The San Jose Watershed

The watershed’s main river, the San Jose river, flows northwest from Lac La Hache to Williams Lake, in British Columbia’s Central-Cariboo region. The river’s main tributaries include Borland Creek, Jones Creek, and Knife Creek.

Issue at Hand:

Water supply in the San Jose watershed is already heavily allocated. Potential impacts of climate change are locally unknown but are likely to cause an increase in mean annual temperature and change the amount and distribution of precipitation through the year.  The City of Williams Lake has recognized the critical problem that over-allocation of the aquifer will cause over time, and significant conservation efforts are now underway, as are hydrological studies of the aquifer. 

Land managers are seeking insights into the impacts of climate change on the landscapes of the Cariboo Chilcotin, and direction on deployment of limited resources within the watershed.

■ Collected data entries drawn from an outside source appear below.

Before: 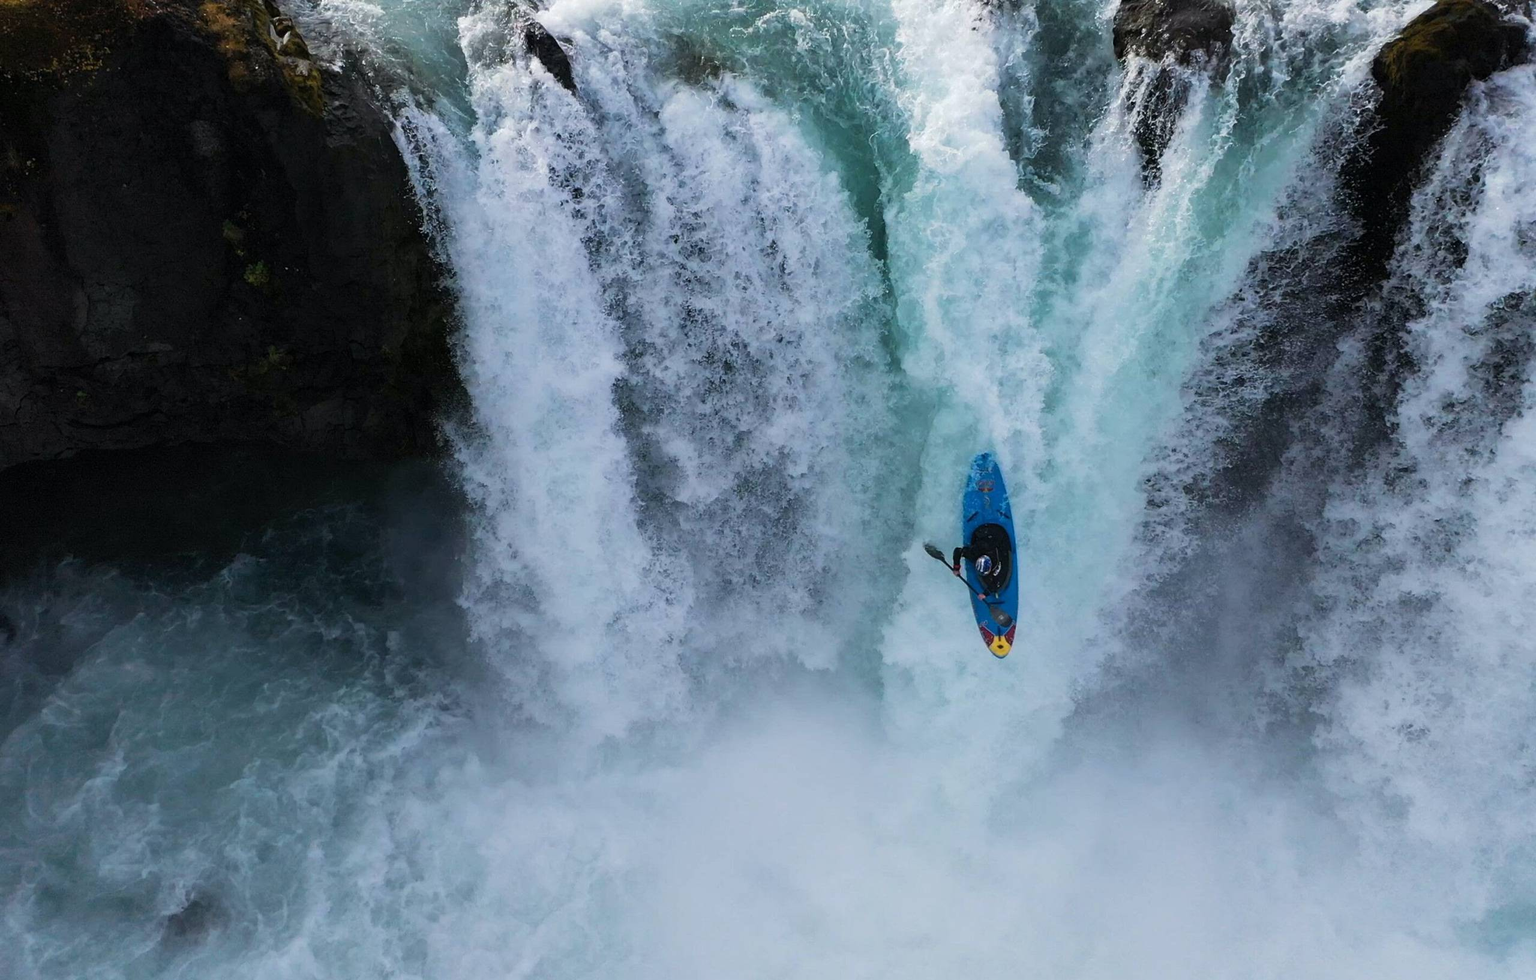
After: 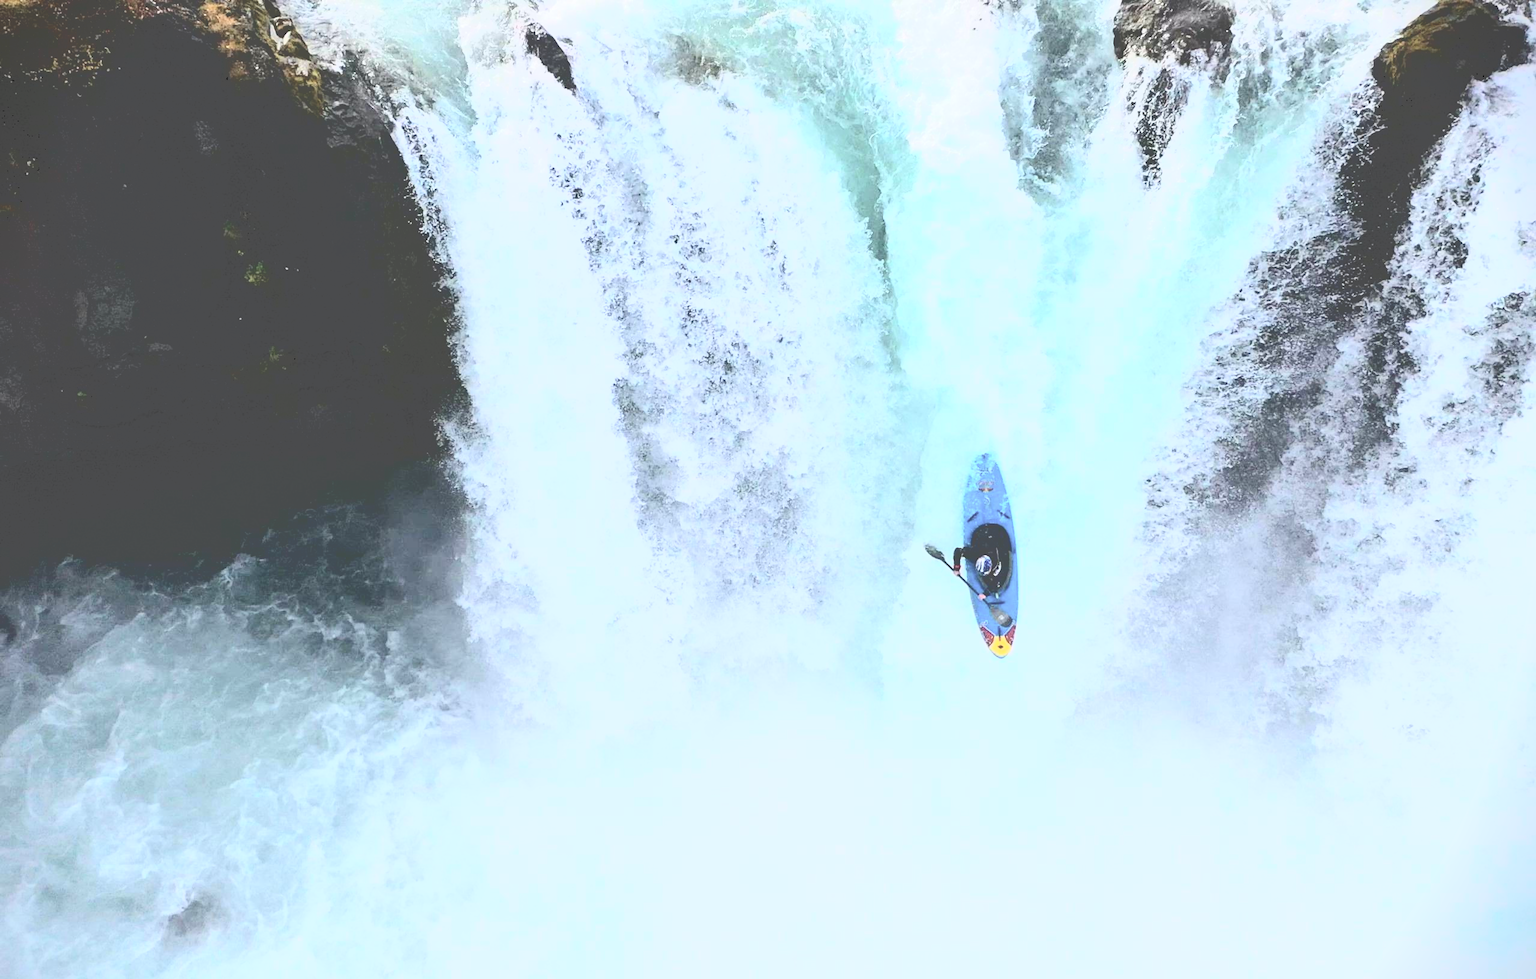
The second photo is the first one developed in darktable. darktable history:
contrast brightness saturation: contrast 0.105, brightness 0.296, saturation 0.136
vignetting: fall-off start 100.06%, brightness -0.587, saturation -0.125, unbound false
tone curve: curves: ch0 [(0, 0) (0.003, 0.279) (0.011, 0.287) (0.025, 0.295) (0.044, 0.304) (0.069, 0.316) (0.1, 0.319) (0.136, 0.316) (0.177, 0.32) (0.224, 0.359) (0.277, 0.421) (0.335, 0.511) (0.399, 0.639) (0.468, 0.734) (0.543, 0.827) (0.623, 0.89) (0.709, 0.944) (0.801, 0.965) (0.898, 0.968) (1, 1)], color space Lab, independent channels, preserve colors none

In particular, three interacting phenomena are taking place that may have cumulative impacts on the water supply: First, mountain pine bark beetle has killed a significant component of the trees over fairly large areas in the upper reaches of the San Jose Watershed.  Reduction in interception and transpiration losses, coupled with salvage impacts on water retention and run-off, will have potentially positive impacts on surface run-off and recruitment to ground water. Second, Dry Douglas-fir forests that cover the lower reaches of the watershed have had little disturbance over the past 40 years, and the canopy of those forests is closed, leading to over-dense forests, increased interception of precipitation, and increasing forest health problems.  These influences may cause negative pressure on surface run-off and recruitment to ground water. Third, climate change is expected to impact forest dynamics and water flow.